I’ve learned that to accept something is different from defeat. To take a blade to the belly of a facet of oneself is not given up or being taken by, but quite the contrary. It is to make peace with knowing that it’s no longer fruitful to continue fighting; that one’s quality of life will greatly diminish as the conflict continues. It takes honor, conviction, and self-respect to accept. It takes honesty and knowledge of self, it takes humility to see that your opponent has won. Just as it takes literacy to comprehend punctuation, one must see when a sentence is finished. To persist, be it from pride to rage, is to balter abound like a blackguard, allowing said conflict to control the rest of ones contrite consciousness. All that would be left is suffering. There’s no reward to be won for that; for falling into the abyss, for giving oneself to the fears of their ego.
To accept the things I cannot change is to not become some monster, feeding off of these placebo validations that “I may still have a chance” or more so “I still have control”. I will never discredit the value of cracked ribs and broken thises and thats, no. Please, wear them as great medals of valor and zeal. But I don’t wish to wander through space, grasping for another light, so sure this next wayward star will be different.
About this time last year I learned what it was to unknowingly be made to play the role of “the other person”. I then understood an empathy from this, in knowing what that look was I’ve seen in the eyes of so many I’ve been blessed with the opportunity to care about. They stand, processing the blow of knowing that they are “someone else”, when all they’ve yearned for is to have the place in my heart that I do in theirs. The eye’s of accepting that won’t happen.
That place in my heart is filled with charcoal dust and jars of paint, only existing at the tip of a brush.

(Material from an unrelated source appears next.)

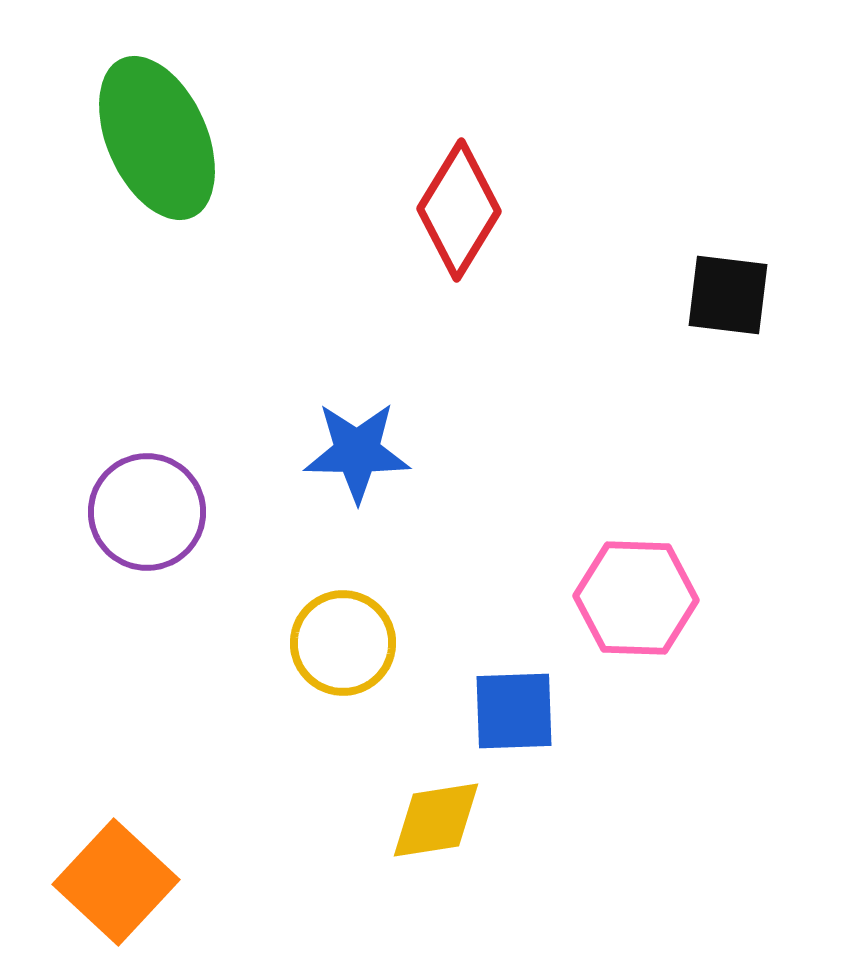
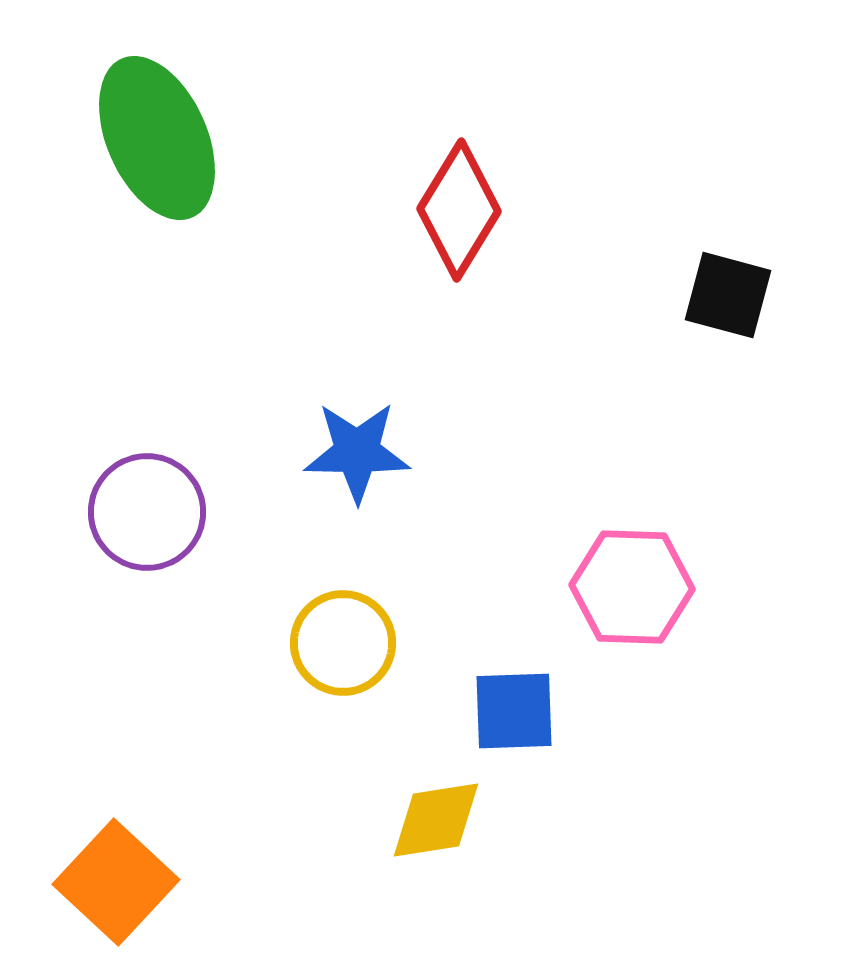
black square: rotated 8 degrees clockwise
pink hexagon: moved 4 px left, 11 px up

I’ve seen how my body of work reacts to being made the mistress, and I cannot be that me anymore. I can’t see me right if not through these works. I still haven’t figured out if that’s vanity yet, or if I would care if it were; but I cant love someone either, not if that’s where it comes from as I’ve seen. I can’t say that I do and have them play that role. I can’t tell someone that they have my heart as I learn that never has it pounded more lovingly than when diving into this process.

I obviously have not yet learned a balance… but the conflict has become if I even care to.